Shouting Matches: We'd get hammered and see what happened
|Photo by Graham Tolbert|
It was only a matter of time before a project like the Shouting Matches -- featuring decade-plus pals Justin Vernon, Phil Cook of Megafaun and Brian Moen of Peter Wolf Crier - came to fruition. Initially born of boozy jam sessions in the mid-'00s, the Eau Claire, Wisconsin-bred band purposely gigged just a handful of times a year. Performance rules were put in place to ensure maximum fun and minimum fuss -- including only practicing for a total amount of time equivalent to the length of their set.
Things have grown only marginally more serious on the Shouting Matches' debut, Grownass Man. As loose-limbed and cocksure as its name suggests, the record showcases three talented friends blowing off steam and living it up. Purposefully setting the stakes lower than on their carefully labored-over primary projects, the Shouting Matches nevertheless remain highly enjoyable on their own frivolous- but-oh-so-fun terms. Going back to the lower-register singing voice he employed in his pre-Bon Iver bands, Vernon proves just as charismatic in the role of barrel-chested bar-band singer. Grownass Man darts deftly between bluesy boogie ("Three Dollar Bill"), loping Neil-Young-inspired balladry (the outright gorgeous "Gallup, NM") and even reggae-tinged mid-tempo pop ("I'll Be True").
Ahead of Friday's show at First Avenue, drummer Brian Moen took time out from his new home base of Oakland to talk with Gimme Noise about the Shouting Matches casual evolution into a full-fledged band.
City Pages: A lot of national press has mislabeled the Shouting Matches as Justin Vernon's "new band." When did you guys actually form?
Brian Moen: It was really just something we used to screw around with as kind of a side-project to DeYarmond Edison when we were all in that band together. I think we played just one real show with the three of us in June of 2006 at the House of Rock in Eau Claire. Then that was it because they moved to Raleigh. Then when Justin moved back we started doing it again as a two-piece just for fun. We had a rule that we could never practice for longer than our set time. Most shows we'd just get pretty hammered and see what happened. Justin and I did that as a two-piece maybe twice a year whenever it was convenient. A lot of those early shows were just testing how much we could drink while still being able to play, so I don't remember them all that well. We were pretty loud and ridiculous most of the time [laughs]. We decided last year to really make a proper record and get Phil back in the mix and see what could happen.
CP: The record feels like a striking contrast to the other albums you've all worked on recently, which were heavily layered and meticulously recorded. Was that lean and live approach part of the appeal of the project?
BM: That was exactly the appeal. It came at the perfect time for all of us because it felt like the natural flip side to all the work we had been doing in our other bands. We all went into it agreeing not to over-think things. We just wanted to feel it. Other records we've all worked on start that way, but then there's usually months and months of thinking and tweaking. We purposely wanted to keep this a very visceral record. The whole record came together over two seven-day sessions and pretty much everything you're hearing is just our first takes of the songs.

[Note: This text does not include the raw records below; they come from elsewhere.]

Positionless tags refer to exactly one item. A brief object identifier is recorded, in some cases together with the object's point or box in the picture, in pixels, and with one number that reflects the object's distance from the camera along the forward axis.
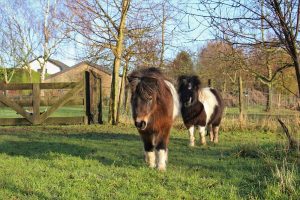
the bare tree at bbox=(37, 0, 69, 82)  37.22
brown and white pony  6.58
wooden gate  15.18
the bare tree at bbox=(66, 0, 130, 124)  15.05
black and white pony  10.55
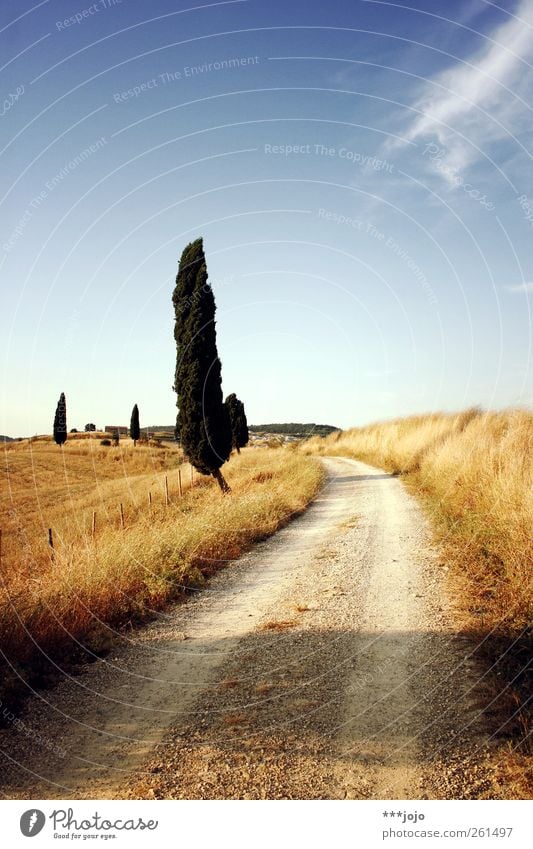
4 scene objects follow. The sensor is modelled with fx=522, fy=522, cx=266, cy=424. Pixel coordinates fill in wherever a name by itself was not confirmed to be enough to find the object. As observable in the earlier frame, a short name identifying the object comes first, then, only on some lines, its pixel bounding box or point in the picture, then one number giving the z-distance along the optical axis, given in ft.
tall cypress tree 63.21
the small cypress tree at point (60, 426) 154.54
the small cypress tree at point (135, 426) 199.00
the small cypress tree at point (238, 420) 157.17
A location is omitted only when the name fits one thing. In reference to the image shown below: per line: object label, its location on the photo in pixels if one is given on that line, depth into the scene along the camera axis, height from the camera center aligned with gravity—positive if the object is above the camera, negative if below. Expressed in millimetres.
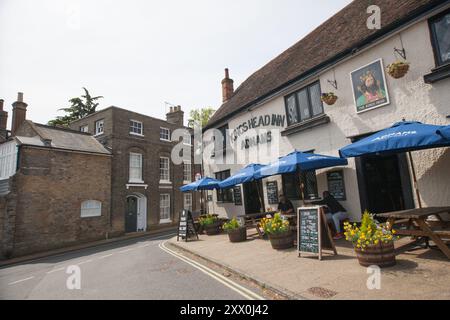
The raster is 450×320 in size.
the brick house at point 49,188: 14953 +1574
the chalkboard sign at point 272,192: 11945 +427
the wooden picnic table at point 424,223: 4992 -664
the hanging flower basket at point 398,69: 7004 +3371
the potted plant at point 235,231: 10117 -1081
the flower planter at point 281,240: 7797 -1179
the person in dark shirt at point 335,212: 8281 -451
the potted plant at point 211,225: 13562 -1075
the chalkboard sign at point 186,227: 12762 -1041
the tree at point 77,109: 34250 +13492
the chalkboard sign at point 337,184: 9008 +465
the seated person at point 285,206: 9930 -212
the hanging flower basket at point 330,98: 9164 +3511
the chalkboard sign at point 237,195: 14539 +441
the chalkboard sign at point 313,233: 6453 -866
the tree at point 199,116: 40275 +13832
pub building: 6855 +3163
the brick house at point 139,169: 21141 +3456
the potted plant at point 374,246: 5141 -992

CP: The Shouting Matches first "official" gig after regrouping was at Coachella. Were you freaking out considering all of your previous shows had been informal hometown gigs?
BM: We all did a good job of keeping each other relaxed. Justin has played so many huge shows with Bon Iver at this point in his career that I'm sure he doesn't really get nervous at this point. But those shows were easily the biggest I've ever played. There was definitely potential for that on my end. That's where having such a long history together really helps, there was a level of familiarity with how we play together that I knew I could just go out there and focus on the two other people on stage and I would make it through all right.
CP: For using a fairly limited range of instrumentation Grownass Man manages to traverse a lot of genres. Was that intentional?
BM: We weren't really going for anything specific, which is why I think it turned out to be so wide-ranging. Nothing was rooted in the desire to fit a certain genre. A lot of it came down to wanting to explore different instrumental combinations. It's a trio album, there's nothing on there we can't recreate live with just the three of us, but other than that we didn't place limitations on ourselves. It was sort of like, 'Well what can we come up with if it's Phil on harmonica, Justin on bass and me on drums?' Then all of the sudden it's three hours later and you've got a song like "Three Dollar Bill" in the can.